Rachel Jones, seorang peneliti senior di Institut Guttmacher, kelompok penelitian pro-aborsi mengatakan kepada BBC: "Pasien aborsi pada umumnya berusia 20-an tahun, tidak memiliki banyak uang dan memiliki satu atau lebih anak."

Penelitian lembaga tersebut menunjukkan bahwa 75% perempuan di AS yang melakukan aborsi diklasifikasikan sebagai berpenghasilan rendah atau miskin (berdasarkan definisi kemiskinan resmi AS).

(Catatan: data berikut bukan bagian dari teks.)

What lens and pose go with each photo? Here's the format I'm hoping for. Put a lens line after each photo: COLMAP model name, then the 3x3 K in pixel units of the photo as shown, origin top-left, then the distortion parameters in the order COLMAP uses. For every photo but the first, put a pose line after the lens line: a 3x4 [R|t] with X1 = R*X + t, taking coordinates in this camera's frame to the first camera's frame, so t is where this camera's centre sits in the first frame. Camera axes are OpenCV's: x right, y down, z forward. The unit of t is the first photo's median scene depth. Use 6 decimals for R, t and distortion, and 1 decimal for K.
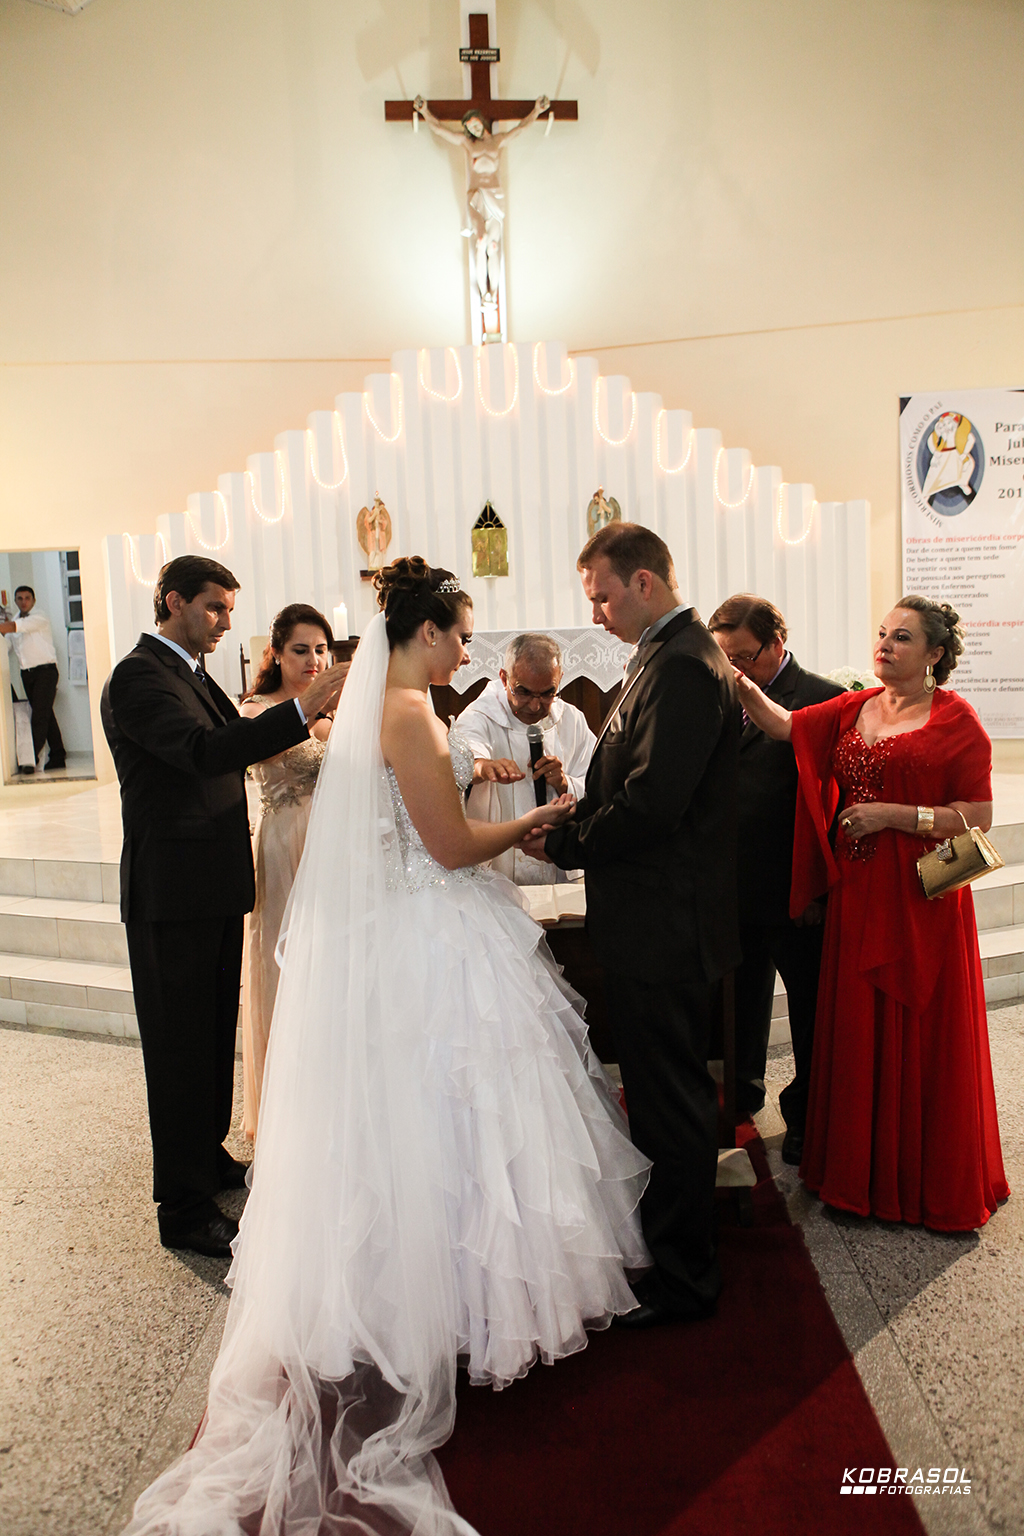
lens RADIAL K [[1050.8, 0, 512.0], [0, 1050.8, 768.0], [0, 0, 1]] dist [-0.110510, 0.075715]
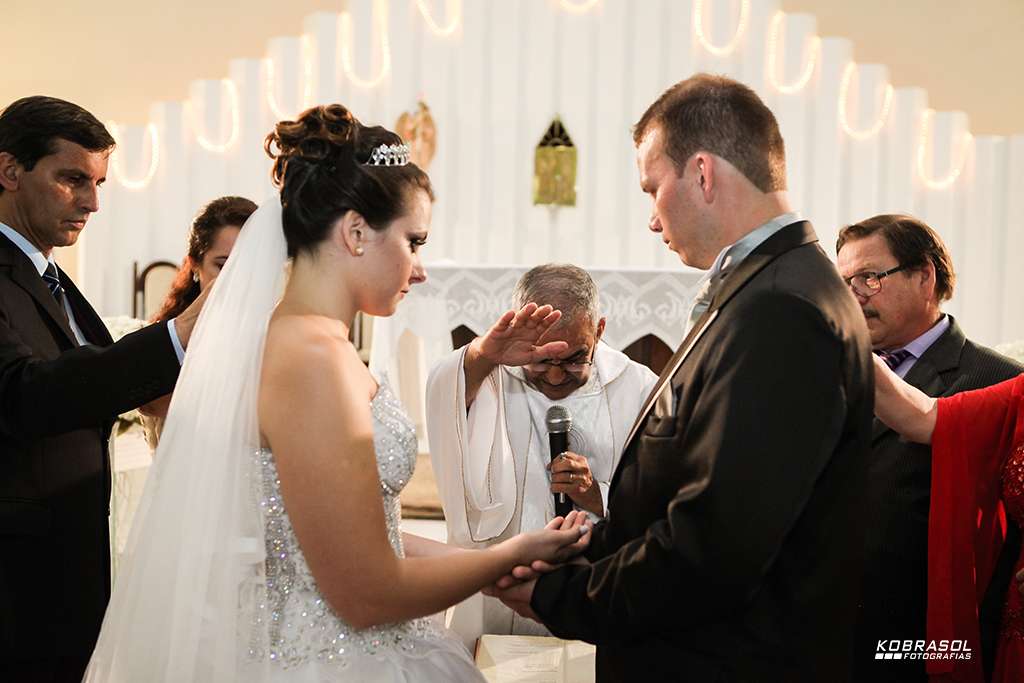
lens RADIAL K [[1161.4, 0, 512.0], [0, 1161.4, 341.5], [0, 0, 1]] dist [-0.062662, 0.022365]
pose [[0.994930, 0.069894, -0.072313, 0.055285], [-0.075487, 0.994112, -0.077741, -0.018207], [0.066454, 0.082805, 0.994348, 0.317882]]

Dr Antonia Biggs, seorang peneliti di Bixby Center for Global Reproductive Health mengatakan: "Ketidaksetaraan struktural - termasuk hidup dengan pendapatan rendah dan akses terbatas ke asuransi kesehatan - semuanya berkontribusi pada tingkat aborsi yang lebih tinggi di antara orang-orang kulit berwarna."

Orang kulit hitam menyumbang 13% dari total populasi AS, tetapi perempuan kulit hitam mewakili lebih dari sepertiga praktik aborsi yang tercatat di AS dan wanita Hispanik sekitar seperlimanya.

Selama sepuluh tahun terakhir, lebih sedikit perempuan yang melakukan aborsi di seluruh AS, menurut statistik terbaru dari CDC.

Jumlah aborsi yang dilaporkan turun hampir 18% antara 2010 hingga 2019.

Pada 2019, ada sekitar 630.000 aborsi yang dilaporkan di AS, dibandingkan dengan lebih dari 765.000 pada 2010.